Hormis les discours du chef de l’Etat dont on peut rassembler les bribes pour tirer un modèle politique, ainsi que la présence de deux chambres d’un parlement qui ne finit pas de se constituer, il serait difficile de faire une synthèse complète de ce système. Non seulement les défenseurs de ce nouveau système pataugent quand ils tentent de faire sa promotion, mais ils le rendent encore plus complexe, en l’absence d’une théorie globale qui constitue son ossature idéologique.
D’ailleurs les opposants politiques et idéologiques de ce qui est maintenant un fait institutionnel bien réel ne trouvent souvent rien à dire, tant il est insaisissable. Excepté à le critiquer en se basant sur le modèle qui l’a précédé qui a montré ses limites et a amené le pays à la situation de crise globale, politique, sociale et économique.
Reste alors la comparaison et la critique par rapport à ce qu’on a connu depuis l’indépendance comme système de parti-Etat qui lui aussi a montré ses limites puisqu’il est tombé rapidement en déconfiture dés les premiers coups de semonce de ce qu’on a appelé tendancieusement « une révolution ».
Tous ces éléments font que les Tunisiens se divisent, non pas tant sur des projets clairs et tangibles, que sur des bribes d’idées et des modèles inachevés. Et ce, sans pour autant tenter d’élaborer une nouvelle synthèse politique qui permettra de jeter les bases d’une nouvelle unité nationale.
En outre, on note la désaffection des élites intellectuelles dont les raisons sont multiples et qui n’est pas due seulement à l’absence de liberté d’expression. Puisqu’on n’a pas vu jusqu’à maintenant un livre ou une étude censurée ; à moins de considérer les chroniqueurs comme de grands intellectuels.
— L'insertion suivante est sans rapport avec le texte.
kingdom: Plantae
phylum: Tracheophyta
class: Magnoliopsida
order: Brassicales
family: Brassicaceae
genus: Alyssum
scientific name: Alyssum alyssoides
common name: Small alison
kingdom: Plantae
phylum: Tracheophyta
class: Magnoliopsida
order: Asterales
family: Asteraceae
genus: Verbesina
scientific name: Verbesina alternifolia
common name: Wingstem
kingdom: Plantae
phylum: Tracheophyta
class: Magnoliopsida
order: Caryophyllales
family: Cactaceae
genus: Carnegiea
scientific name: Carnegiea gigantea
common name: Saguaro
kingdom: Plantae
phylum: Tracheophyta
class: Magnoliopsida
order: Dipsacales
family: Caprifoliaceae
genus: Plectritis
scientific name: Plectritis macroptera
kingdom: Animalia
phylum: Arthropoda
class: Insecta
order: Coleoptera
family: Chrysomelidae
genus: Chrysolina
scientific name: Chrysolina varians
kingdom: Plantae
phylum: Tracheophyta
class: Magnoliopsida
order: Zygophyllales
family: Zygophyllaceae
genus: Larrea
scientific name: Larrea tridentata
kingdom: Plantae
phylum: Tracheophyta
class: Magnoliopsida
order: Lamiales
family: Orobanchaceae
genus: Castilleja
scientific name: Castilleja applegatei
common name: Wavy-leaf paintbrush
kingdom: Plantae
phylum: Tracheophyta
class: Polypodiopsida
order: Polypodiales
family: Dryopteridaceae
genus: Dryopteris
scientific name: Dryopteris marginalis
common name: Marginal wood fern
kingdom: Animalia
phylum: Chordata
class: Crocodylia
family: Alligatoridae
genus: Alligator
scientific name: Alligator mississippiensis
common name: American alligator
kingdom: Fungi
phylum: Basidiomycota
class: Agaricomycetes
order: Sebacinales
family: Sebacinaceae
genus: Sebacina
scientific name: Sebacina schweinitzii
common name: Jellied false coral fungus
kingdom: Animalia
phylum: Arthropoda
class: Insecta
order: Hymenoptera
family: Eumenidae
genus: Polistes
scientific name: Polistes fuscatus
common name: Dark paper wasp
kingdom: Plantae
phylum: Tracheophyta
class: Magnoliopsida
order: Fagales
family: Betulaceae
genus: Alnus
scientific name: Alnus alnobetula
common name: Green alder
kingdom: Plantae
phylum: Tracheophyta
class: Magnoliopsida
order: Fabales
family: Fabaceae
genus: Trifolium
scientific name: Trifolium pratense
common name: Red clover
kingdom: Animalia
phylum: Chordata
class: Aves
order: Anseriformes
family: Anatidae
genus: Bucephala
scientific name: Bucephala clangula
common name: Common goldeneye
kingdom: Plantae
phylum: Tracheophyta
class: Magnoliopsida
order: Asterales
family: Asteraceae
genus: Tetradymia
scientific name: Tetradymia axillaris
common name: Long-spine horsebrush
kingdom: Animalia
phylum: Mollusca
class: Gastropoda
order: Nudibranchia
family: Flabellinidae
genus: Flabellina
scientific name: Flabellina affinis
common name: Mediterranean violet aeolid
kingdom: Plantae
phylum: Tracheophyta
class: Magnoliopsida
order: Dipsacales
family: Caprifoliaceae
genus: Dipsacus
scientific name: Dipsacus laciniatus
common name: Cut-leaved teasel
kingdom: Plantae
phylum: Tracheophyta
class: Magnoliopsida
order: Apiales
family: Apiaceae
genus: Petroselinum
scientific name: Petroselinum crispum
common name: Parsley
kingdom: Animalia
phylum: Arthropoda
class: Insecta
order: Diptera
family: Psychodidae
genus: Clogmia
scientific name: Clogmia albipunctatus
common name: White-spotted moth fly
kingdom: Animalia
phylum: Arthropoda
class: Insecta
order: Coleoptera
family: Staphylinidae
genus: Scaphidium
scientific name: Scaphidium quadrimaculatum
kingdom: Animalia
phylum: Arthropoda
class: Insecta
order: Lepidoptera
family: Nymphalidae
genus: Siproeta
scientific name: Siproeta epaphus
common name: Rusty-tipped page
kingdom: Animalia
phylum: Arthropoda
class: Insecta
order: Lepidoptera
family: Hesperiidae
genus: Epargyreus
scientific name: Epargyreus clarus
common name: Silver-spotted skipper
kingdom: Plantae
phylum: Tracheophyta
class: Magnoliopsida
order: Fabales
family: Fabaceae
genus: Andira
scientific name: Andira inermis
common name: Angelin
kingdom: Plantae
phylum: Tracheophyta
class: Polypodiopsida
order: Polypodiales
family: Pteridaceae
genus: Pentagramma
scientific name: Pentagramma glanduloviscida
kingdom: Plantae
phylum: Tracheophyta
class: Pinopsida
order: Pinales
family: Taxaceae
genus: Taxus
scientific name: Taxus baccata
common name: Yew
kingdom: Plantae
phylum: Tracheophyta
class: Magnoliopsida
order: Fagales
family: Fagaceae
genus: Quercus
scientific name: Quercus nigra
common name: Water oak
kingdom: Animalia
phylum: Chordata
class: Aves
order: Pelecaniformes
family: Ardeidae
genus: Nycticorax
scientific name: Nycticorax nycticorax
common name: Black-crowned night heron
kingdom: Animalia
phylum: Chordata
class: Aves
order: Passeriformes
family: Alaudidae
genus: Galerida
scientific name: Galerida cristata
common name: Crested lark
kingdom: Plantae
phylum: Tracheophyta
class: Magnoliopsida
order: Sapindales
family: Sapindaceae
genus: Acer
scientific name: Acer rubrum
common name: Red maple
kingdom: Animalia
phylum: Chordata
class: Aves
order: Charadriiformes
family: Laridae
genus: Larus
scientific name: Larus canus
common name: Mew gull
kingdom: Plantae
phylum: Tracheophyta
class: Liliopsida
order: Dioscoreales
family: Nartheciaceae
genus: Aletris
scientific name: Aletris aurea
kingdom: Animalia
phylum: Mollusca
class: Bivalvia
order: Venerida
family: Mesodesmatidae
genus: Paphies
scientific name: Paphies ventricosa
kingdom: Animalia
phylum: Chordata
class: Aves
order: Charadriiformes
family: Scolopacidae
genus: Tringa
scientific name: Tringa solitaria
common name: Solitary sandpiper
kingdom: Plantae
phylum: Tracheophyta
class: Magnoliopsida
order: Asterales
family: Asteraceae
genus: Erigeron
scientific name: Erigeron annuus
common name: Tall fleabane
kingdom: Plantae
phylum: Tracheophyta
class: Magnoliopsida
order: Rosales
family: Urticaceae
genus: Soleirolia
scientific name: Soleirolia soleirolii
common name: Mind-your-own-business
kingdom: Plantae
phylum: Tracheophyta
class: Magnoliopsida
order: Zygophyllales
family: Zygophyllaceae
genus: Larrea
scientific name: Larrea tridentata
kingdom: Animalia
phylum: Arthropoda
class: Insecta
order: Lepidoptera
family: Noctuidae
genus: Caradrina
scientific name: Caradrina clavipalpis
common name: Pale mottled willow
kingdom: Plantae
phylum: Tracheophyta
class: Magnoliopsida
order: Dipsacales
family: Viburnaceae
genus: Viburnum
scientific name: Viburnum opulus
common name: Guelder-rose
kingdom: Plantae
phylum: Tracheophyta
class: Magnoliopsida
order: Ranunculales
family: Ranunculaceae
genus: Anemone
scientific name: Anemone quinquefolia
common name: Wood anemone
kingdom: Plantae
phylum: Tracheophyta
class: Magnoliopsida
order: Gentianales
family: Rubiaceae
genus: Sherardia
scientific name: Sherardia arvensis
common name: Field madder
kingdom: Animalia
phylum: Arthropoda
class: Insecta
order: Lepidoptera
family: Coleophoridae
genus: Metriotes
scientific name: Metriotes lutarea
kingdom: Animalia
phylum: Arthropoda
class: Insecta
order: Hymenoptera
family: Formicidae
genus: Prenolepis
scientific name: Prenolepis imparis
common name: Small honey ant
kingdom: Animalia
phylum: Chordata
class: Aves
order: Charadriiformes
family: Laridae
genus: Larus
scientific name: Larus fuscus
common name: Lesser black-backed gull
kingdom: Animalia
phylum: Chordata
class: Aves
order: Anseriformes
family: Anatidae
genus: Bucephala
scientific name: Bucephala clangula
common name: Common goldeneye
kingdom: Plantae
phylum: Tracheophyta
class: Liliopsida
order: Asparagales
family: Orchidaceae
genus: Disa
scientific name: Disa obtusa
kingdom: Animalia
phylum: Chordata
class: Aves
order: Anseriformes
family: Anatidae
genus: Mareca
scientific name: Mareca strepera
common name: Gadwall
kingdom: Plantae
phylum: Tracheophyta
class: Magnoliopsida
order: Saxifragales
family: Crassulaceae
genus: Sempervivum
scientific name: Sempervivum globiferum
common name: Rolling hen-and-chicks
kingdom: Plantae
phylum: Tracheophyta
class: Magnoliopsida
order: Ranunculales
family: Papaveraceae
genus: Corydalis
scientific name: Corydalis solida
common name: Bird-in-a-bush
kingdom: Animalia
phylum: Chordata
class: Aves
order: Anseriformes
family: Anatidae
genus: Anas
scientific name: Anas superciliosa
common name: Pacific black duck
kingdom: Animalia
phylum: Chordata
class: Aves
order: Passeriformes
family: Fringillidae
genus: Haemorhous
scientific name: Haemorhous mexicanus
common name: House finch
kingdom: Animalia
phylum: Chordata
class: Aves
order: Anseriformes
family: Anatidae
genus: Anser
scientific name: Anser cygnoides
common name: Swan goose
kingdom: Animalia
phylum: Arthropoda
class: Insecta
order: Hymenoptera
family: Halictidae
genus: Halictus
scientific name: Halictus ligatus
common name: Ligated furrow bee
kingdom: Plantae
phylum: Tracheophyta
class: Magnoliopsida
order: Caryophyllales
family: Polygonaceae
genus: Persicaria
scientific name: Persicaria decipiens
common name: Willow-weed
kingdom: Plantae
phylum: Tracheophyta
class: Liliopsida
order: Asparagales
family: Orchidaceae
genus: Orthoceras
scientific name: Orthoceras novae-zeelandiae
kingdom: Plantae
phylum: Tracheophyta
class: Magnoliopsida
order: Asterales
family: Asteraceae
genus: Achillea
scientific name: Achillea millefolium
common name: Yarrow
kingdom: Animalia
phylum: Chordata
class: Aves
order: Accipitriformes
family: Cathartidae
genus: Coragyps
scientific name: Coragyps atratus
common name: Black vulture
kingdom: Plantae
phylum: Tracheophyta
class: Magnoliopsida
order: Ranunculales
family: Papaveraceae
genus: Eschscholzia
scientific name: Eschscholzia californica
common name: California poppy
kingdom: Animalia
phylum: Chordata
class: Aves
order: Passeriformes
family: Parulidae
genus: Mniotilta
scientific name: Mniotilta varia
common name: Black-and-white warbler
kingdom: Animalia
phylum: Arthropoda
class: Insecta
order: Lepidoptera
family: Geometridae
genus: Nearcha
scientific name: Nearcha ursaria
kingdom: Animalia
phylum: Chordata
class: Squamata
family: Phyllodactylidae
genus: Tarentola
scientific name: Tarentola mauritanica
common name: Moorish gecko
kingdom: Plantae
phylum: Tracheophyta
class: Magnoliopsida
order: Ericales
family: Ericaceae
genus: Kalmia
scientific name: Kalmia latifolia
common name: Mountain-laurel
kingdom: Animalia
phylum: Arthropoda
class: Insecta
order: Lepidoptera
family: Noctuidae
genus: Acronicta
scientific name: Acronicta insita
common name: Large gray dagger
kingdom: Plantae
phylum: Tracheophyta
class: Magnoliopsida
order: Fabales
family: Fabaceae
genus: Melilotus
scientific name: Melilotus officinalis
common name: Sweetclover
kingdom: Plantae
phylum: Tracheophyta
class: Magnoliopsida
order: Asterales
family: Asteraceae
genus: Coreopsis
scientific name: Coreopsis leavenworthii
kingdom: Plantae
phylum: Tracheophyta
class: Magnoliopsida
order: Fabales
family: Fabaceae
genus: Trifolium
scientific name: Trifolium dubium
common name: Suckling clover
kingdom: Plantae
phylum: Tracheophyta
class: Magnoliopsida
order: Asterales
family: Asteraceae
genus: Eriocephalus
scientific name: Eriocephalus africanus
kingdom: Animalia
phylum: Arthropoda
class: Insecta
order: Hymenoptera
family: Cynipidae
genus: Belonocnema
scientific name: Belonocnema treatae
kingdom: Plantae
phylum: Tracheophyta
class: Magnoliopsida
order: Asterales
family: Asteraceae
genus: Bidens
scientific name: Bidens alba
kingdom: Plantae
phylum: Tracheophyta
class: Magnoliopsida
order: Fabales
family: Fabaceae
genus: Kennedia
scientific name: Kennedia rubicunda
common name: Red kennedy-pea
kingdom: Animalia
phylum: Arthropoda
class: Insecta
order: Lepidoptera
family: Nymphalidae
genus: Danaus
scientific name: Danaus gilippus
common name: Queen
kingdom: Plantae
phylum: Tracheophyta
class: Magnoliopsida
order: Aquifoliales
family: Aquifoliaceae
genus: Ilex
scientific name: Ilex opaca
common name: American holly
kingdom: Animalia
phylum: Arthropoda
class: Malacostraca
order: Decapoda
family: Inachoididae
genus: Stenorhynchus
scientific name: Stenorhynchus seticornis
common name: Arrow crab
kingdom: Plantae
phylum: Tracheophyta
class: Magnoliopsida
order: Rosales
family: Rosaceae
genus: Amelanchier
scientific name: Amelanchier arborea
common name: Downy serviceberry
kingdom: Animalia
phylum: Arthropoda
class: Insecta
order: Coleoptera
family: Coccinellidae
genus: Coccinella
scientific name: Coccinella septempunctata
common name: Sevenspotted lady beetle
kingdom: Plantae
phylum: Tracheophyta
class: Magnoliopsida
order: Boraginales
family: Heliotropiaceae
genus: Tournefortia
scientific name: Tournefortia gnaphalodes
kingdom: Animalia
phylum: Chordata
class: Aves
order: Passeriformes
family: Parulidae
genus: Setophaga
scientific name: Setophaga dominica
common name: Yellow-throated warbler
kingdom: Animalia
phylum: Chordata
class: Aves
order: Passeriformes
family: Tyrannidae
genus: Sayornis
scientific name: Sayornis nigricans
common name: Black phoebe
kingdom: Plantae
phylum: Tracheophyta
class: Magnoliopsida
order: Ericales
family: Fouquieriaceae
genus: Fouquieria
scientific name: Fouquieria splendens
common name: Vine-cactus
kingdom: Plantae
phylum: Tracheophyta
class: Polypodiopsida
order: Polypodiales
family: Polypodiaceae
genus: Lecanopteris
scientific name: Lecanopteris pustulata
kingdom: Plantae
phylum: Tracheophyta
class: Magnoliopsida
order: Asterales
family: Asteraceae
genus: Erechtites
Ces derniers portent une grande part de responsabilité dans la création de ce désert intellectuel.
Vers une légitimité entachée?
Sur les réseaux sociaux, la campagne électorale bat son plein. Alors que dans les médias officiels et privés, elle attend le feu vert de l’ISIE ; et ce, conformément au nouveau dispositif mis en place.
Ainsi, le fameux article 54 fait figure d’épée de Damoclès surtout que l’instance de l’organisation des élections s’est accaparée elle-même ce pouvoir. Elle peut donc, à tout moment, porter plainte contre quiconque qu’elle juge comme contrevenant à la loi. Cette mesure risque d’entacher tout le processus électoral et c’est du pain béni pour ceux qui crient à l’absence de démocratie. Tandis qu’un débat libre aurait pu constituer un facteur de légitimation de l’opération électorale elle-même, indépendamment du vainqueur et aussi une occasion de rationaliser le débat politique et de calmer les esprits.
Mais la vraie légitimité sera donnée par les urnes. Personne d’autre n’a le monopole de la légitimité et elle commence par l’augmentation sensible du taux de participation le jour du scrutin. En attendant, il ne faut pas se perdre dans des conjectures, mais attendre la publication des vrais chiffres pour se prononcer.
Toutefois les instances chargées de veiller de la bonne tenue de l’opération doivent se mettre à l’écoute des critiques et rectifier au fur et à mesure. Car elles portent une responsabilité historique, en plus de leur responsabilité juridique.
Au fur et à mesure qu’on s’approche du jour du scrutin, la tension monte, ce qui est normal. Mais elle risque cette fois-ci de réveiller des passions, souffler sur les braises des clivages politiques et sociaux, enflammer les esprits et réveiller les démons qui sommeillent en chacun de nous. Une fois réveillés, il est difficile de les dompter, surtout après la déclaration des résultats finaux.
Le pays, rappelons-le, marche sur un fil et est dans un équilibre instable. Il en est donc de la responsabilité de tous de le préserver, car il y va de notre devenir.